Measurement and Modeling of Carbonate Compaction Creep

Harrison Lisbeth, Marco Voltolini, Hang Deng, Nicholas Pester, John Christensen, Benjamin Gilbert, Laura Lammers

Overview: Laboratory studies of the compaction of intact or granular rocks and minerals can provide direct insights into deformation rates and mechanisms inferred from observations of the rock record. This project will study the evolution of physical, bulk geochemical, and isotopic properties of calcite during the long-term compaction of granular carbonate sediment to constrain the rate-controlling mechanism of creep compaction. Trace element concentrations and isotopic compositions in the pore fluid, combined with major element chemistry and carbonate speciation data, will be used to quantify the gross exchange rates of chemical species between the carbonate solids and aqueous solutions. Acoustic monitoring and X-ray microtomography will be used to link changes in chemistry to changes in physical properties and structure. These column studies represent an important bridge between the molecular and interfacial length scales at which fundamental plasticity mechanisms must be studied and the field scales to which macroscopic models must apply if they are to have application and relevance.

Background

Despite the enormous discrepancies between the size and duration of laboratory and field processes, column studies can encompass sufficient compositional, morphological and structural heterogeneity to approximate the continuum behavior of porous rocks. From prior column-scale compaction experiments on carbonates and other geologic materials, key findings include the limited role of mechanical compaction for porosity reduction (Shinn & Robbin 1983) and the essential role of aqueous solution chemistry (Rutter et al. 1972; Schmoker & Halley 1982; Zhang & Spiers 2005; Le Guen et al. 2007). More recent studies have used variations in calcite origin, composition and grain size, changes in temperature and effective pressure, and chemical species retarding calcite growth to infer the dominant mechanism and rate-limiting step (e.g., Zhang et al. 2010; Croize et al. 2010). However, as reviewed by Croize et al. (2013), additional long-term studies with additional in situ analyses are required to clearly establish the roles and interactions between pressure dissolution and subcritical crack growth, and to identify the controls on calcite reprecipitation.
====
Stated task A> Copy out of the listing the stretch from the line containing "Number of eggs: 20" through the line containing "Count of red bottles: 2", leaving every line unchanged.
The passage on carbonate compaction creep and the listing after it are unrelated material.

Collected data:
====
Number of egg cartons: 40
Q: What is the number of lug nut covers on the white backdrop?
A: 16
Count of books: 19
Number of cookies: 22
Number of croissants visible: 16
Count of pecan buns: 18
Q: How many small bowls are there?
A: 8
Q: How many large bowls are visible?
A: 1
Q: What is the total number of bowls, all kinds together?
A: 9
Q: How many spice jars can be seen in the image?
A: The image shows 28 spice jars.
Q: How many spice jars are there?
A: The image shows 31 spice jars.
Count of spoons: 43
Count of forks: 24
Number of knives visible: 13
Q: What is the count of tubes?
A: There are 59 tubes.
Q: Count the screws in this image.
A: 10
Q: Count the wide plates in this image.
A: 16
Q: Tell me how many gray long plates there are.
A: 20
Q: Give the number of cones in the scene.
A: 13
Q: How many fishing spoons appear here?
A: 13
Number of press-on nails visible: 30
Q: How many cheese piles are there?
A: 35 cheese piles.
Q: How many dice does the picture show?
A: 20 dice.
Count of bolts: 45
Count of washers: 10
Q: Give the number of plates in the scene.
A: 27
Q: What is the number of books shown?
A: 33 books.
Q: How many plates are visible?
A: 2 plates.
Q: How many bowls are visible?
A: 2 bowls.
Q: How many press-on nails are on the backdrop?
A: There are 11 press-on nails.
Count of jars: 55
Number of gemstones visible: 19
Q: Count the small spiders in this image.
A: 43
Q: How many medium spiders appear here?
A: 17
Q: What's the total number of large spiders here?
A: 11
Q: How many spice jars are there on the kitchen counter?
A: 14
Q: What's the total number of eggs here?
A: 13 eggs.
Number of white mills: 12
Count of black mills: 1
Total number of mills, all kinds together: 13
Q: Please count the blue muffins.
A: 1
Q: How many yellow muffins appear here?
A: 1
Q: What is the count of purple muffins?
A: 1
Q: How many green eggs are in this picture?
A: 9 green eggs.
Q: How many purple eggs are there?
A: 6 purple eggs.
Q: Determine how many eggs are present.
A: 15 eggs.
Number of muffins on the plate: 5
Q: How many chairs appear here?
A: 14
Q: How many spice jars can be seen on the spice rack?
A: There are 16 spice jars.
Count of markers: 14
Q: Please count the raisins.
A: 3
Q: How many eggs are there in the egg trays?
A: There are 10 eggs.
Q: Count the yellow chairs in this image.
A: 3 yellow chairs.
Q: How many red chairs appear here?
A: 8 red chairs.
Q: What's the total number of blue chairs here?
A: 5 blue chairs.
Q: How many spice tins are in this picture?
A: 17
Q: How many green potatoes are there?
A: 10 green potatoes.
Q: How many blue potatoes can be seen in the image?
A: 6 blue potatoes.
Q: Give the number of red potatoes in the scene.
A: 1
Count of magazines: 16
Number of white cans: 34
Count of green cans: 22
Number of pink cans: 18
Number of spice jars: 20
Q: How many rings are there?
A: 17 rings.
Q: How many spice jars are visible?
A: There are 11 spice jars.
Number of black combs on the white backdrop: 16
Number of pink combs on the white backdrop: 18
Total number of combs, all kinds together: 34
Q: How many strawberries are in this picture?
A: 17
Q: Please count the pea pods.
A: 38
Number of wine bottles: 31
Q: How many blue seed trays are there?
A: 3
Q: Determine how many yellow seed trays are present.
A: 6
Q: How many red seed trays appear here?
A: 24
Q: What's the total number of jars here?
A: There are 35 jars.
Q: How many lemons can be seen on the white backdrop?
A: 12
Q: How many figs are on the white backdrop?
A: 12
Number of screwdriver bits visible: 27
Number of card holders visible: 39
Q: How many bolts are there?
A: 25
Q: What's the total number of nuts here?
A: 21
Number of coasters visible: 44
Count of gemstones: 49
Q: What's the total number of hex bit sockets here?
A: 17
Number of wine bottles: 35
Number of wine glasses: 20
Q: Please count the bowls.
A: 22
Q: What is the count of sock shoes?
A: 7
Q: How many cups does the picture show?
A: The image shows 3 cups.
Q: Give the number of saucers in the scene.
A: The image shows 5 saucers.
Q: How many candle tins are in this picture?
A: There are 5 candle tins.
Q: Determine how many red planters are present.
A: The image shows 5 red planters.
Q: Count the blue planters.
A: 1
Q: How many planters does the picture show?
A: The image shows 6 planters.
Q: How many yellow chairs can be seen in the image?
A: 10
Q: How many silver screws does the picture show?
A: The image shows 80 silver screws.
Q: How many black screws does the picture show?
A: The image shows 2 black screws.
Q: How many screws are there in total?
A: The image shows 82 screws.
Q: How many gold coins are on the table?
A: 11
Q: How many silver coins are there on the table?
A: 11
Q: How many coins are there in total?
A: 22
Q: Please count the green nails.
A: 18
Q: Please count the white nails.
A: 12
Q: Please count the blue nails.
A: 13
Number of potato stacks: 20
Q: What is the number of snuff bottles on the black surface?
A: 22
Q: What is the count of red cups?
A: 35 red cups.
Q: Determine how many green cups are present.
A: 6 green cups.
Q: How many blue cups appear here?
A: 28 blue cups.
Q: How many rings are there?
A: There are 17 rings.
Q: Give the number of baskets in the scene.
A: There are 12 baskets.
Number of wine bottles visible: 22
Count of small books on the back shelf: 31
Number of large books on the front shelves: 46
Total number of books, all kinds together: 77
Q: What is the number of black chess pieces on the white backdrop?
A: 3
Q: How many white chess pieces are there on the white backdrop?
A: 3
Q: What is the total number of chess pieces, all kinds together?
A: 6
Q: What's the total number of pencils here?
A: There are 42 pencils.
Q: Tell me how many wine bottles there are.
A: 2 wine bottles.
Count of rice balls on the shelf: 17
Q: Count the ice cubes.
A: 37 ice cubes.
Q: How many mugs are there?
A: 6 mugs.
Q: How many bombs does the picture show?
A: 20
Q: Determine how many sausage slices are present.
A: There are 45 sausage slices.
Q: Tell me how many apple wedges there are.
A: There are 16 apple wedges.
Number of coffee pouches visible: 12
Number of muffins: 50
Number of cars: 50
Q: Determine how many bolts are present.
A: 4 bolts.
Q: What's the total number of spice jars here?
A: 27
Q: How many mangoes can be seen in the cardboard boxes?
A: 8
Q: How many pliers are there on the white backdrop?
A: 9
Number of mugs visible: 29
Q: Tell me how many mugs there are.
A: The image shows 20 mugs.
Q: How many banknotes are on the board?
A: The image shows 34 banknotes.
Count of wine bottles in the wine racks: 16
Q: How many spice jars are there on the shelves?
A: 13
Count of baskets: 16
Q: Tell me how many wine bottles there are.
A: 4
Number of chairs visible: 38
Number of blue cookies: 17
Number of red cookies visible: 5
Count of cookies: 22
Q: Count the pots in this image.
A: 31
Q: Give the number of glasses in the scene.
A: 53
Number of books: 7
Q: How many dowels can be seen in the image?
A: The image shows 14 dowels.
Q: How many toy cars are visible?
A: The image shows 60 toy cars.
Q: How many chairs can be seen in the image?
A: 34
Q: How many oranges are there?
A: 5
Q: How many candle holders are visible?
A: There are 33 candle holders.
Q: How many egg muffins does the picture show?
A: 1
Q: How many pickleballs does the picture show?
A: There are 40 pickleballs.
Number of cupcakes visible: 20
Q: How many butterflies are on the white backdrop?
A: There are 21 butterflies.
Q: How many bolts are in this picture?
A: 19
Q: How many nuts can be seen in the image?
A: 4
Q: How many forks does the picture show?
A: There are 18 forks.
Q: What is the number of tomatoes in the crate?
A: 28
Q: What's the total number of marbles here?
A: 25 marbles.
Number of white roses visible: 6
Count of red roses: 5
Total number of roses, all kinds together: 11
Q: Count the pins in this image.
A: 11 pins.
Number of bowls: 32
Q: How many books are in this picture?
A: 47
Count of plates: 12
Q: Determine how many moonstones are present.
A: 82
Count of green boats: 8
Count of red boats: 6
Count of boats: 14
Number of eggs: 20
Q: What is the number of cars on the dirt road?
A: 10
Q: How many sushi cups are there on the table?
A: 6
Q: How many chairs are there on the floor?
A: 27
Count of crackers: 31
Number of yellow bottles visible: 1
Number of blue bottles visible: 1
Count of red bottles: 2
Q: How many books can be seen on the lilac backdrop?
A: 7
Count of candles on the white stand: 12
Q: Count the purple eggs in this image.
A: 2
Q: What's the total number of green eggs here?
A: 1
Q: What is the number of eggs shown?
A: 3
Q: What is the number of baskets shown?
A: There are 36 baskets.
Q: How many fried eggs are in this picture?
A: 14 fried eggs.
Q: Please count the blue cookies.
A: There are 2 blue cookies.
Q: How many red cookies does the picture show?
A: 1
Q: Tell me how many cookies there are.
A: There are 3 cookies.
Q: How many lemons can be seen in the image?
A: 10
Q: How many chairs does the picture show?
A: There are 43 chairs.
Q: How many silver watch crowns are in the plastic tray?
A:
====
Stated task B> Resume the passage on carbonate compaction creep where it ends.

Final result A>
Number of eggs: 20
Q: What is the number of cars on the dirt road?
A: 10
Q: How many sushi cups are there on the table?
A: 6
Q: How many chairs are there on the floor?
A: 27
Count of crackers: 31
Number of yellow bottles visible: 1
Number of blue bottles visible: 1
Count of red bottles: 2

Final result B>
Here we describe multi-modal laboratory studies that, combined with modeling, provide an enhanced ability to distinguish compaction mechanisms at the column scale. In particular, we propose to quantify the strongest constraint on the rate of chemically-mediated pressure dissolution: Gross dissolution and precipitation fluxes that facilitate chemical compaction. Although recent flow-through compaction studies have included the collection of some limited pore fluid geochemical data (Le Guen et al. 2007; Zhang et al. 2011), creep can occur close to chemical equilibrium, so the net rates of fluid–mineral elemental exchange approach zero. To address this challenge we will track the isotopic composition of fluids to provide a sensitive measure of gross mass exchange fluxes attending fluid–mineral reactions during laboratory compaction creep. In addition, time-lapse X-ray tomography, using instrumentation and analysis methods developed at LBNL, can provide quantitation of strain distributions in 3D and offers the possibility of capturing grain-resolved deformation, while the integration of acoustic emission (AE) sensors can correlate the evolution of physical properties with strain and chemical conditions. Acoustic measurements of the elastic moduli of a compacted granular material will be used to infer changes in bulk mechanical properties (Fabricius 2003).

The ultimate aim of most studies of compaction creep is the development of a constitutive creep equation to predict strain rates (cf. Croize et al. 2013). Reactive mechanics and transport modeling is necessary to fully interpret both steady-state creep and transient responses to altered compaction conditions. For example, transient drops in strain rate following a stress downstep were interpreted to indicate that calcite precipitation was a rate-limiting step (Zhang et al. 2010), a hypothesis that is testable using models for calcite growth developed in this group.

Goals

This project will establish a versatile long-term compaction experiment capable of measuring macroscopic creep in granular carbonate columns and using geochemical, isotopic, seismic and X-ray methods to constrain the chemical-mechanical processes driving mineral redistribution, porosity loss and changes in the mechanical properties.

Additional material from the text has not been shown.